A Worthy Part
Minority groups are still continuously thrown into the shadows and encounter oppression everyday despite our aid in forging this nation. I, a Black and Latino young man, still face the struggles of my fallen ancestors.
My Latino and Black brothers’ and sisters’ continuous antipathy has gone on for far too long. As a Black and Latino high school young man, I have been discriminated against countless times. I’ve been called racial slurs, followed home, called a “beaner” and a “monkey,” too. Since the dawn of slavery and the end of the Mexican Revolution, racial tension persists.
Mexicans, Native Americans and Chinese immigrants, provided cheap labor, which created a booming agricultural economy. Because of the cheap labor coming from Europe, the U.S. relied on ethnic laborers to build the great aqueducts. Mexican workers, called Braceros, were exploited, paid meager wages and worked in poor conditions.
During the depression of the 1930s, competition for scarce jobs grew fierce; U.S. citizens replaced Mexicans.
Latinos have always had to hide in the shadows to not be persecuted. We are reckoned as the “invisible minority,” an expansive community withdrawing from public life and retreating into a kind of shell.
How can it be that the lives of so many minorities still haven’t changed in 100 years?
Perhaps one of the problems is our tendency to rely on authority figures, including U.S. presidents. Minority communities still live on lonely islands of poverty because of the segregation our nation created 400 years ago, and it still affects our reality today.
In the U.S. alone, severe poverty affects 16.1% of Latinos and 12.2% of African-Americans. Many Lati- nos live in the shadows because they are not welcomed or recognized as citizens and risk deportation. While some conservatives question their right to be here, many come to earn high wages they can send home to their families.
Yes, our world is not nearly as segregated as it once was, but Latinos’ lives haven’t changed much since the 1930s. During that period in time, Mexicans were persecuted and coerced out of the U.S. During that same period, Americans wanted to expel Europeans, Italians, Poles and Jews, but they were never gathered in mass and sent back to their home countries. How different does that sound from today?
What would life be without Latinos and immigrants? What would the “American dream” be like?

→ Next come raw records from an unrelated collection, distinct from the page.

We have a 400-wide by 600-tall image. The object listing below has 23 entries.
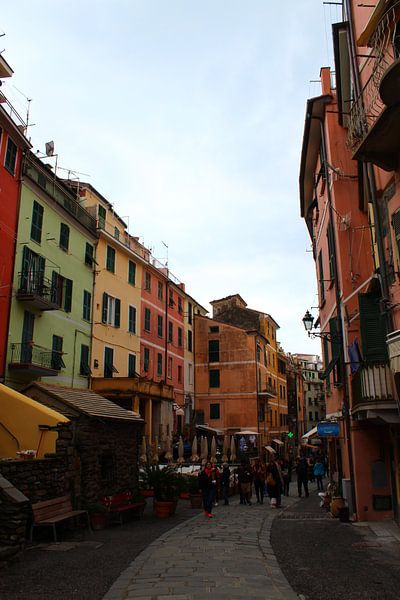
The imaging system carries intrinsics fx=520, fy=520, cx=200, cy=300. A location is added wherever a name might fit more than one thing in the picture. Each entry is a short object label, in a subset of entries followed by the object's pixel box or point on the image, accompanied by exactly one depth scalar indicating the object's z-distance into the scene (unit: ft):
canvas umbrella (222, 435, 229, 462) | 86.49
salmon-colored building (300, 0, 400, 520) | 32.53
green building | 68.49
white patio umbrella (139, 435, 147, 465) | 75.51
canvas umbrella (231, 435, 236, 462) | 91.41
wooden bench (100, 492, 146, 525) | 45.75
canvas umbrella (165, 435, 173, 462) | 81.89
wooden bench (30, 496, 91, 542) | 36.45
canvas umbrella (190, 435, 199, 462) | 87.04
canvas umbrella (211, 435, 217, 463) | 86.10
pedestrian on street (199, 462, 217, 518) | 50.83
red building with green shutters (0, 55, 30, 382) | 64.75
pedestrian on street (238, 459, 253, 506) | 65.05
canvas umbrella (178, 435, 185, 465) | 83.35
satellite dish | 90.84
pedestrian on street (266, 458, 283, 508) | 59.25
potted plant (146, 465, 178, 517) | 50.57
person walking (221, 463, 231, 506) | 64.90
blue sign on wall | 54.34
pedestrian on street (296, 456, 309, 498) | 74.84
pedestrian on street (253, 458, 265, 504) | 66.64
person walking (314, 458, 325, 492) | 83.87
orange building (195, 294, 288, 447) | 150.82
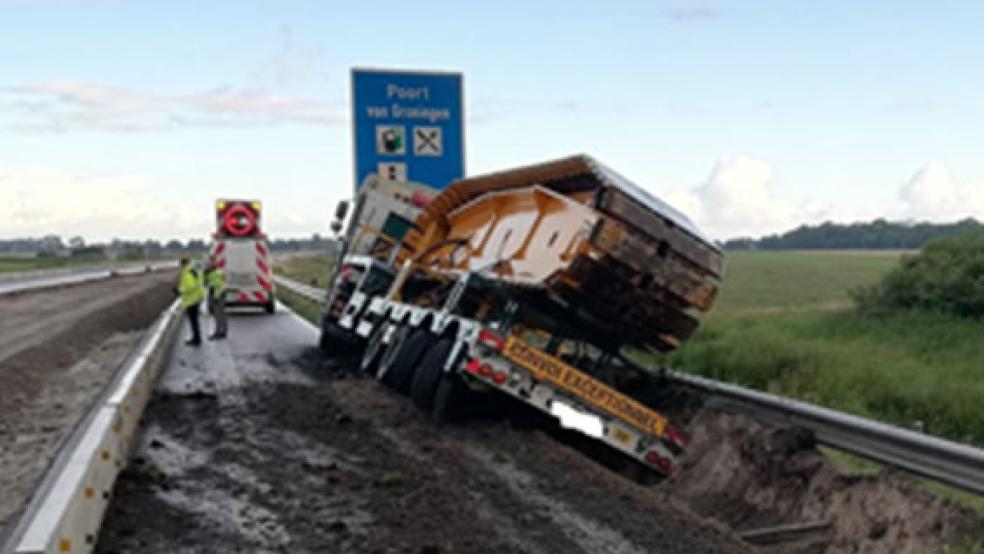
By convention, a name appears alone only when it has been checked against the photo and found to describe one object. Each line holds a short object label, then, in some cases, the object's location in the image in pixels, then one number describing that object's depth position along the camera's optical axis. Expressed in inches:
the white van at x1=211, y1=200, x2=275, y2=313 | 1169.4
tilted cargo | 379.9
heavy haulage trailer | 362.9
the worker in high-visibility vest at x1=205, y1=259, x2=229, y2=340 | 866.8
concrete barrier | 206.5
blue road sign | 776.3
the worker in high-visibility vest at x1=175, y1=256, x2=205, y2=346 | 805.2
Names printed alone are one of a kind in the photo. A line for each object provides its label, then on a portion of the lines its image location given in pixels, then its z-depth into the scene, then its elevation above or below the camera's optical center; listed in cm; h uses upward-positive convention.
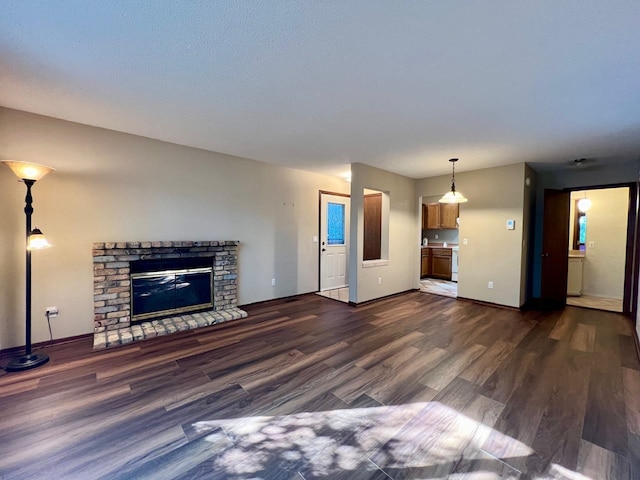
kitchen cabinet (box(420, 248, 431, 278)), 796 -87
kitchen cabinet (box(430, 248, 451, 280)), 754 -85
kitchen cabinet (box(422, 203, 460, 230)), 762 +51
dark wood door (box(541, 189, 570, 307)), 510 -21
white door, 594 -22
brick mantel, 335 -64
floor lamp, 257 -18
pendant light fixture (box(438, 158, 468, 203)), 422 +56
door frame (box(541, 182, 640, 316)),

It is projected that by 2028, 20.9% of the labor force in the U.S. will be made of Hispanics and Latinos, making it the largest minority and immigrant group in the U.S. Latinos have had the highest workforce percentage of any other immigrant group since the 1950s and have been growing ever since.
Latinos have taken rural towns and turned them into industrial metropolises, but that story is largely untold. Without Mexican labor, much of the infrastructure in the U.S. would not exist, as Latinos make up 27.3% of the construction workforce in the U.S.
[We] Latinos are labeled as the “invisible threat” because some peopleS tend to believe immigrant groups “steal jobs,” but it’s actually the complete opposite. Immigrants tend to work unpleasant, back-breaking jobs that native-born workers aren’t willing to do. Immigrants work in “essential critical infrastructure” jobs that improve the labor market efficiency and support the aging U.S. population. They keep Americans fed, healthy and poised for economic recovery.
When I’m 39, it’s projected the U.S. will be minority white, but we can’t live with discrimination until that point. Things need to change. Not so the white population can experience the tribulation of discrimination, but so nobody will.
Being Black and Latino, I face the hardship of hatred from both angles, as Latinos have been racialized throughout history. Every Latino or Hispanic is automatically categorized by their racial characteristics as a “Mexican” or “an illegal” and are looked upon as second-class citizen. I’ve had to face being profiled, stereotyped and looked at as a criminal. I’ve even had to watch my back from those who are supposed to protect me.
We’re treated as the enemy, but hasn’t the Black community been treated similarly for the last four hundred years? The Black community has faced ineffable hardships that come from corroding bitterness. We face hatred, violence, lawlessness and watch communities perish. What is it that has poisoned souls and filled the world with hate?
I’m tired of living where I am discriminated against. When I’m looked upon, people look at something they are afraid of; they aren’t looking at me. Black is evil. Latino is evil. I’m not a man; I’m evil. I want to be able to freely walk across the street, drive my car, or work as a free man.
Discrimination won’t stop because one man is or isn’t in office. It will only stop when every person in America realizes that I, along with all of my Black and brown brothers and sisters, are a necessary and worthy part of the American Dream.
What would life be without Latinos and Immigrants? What would the “American Dream” be like?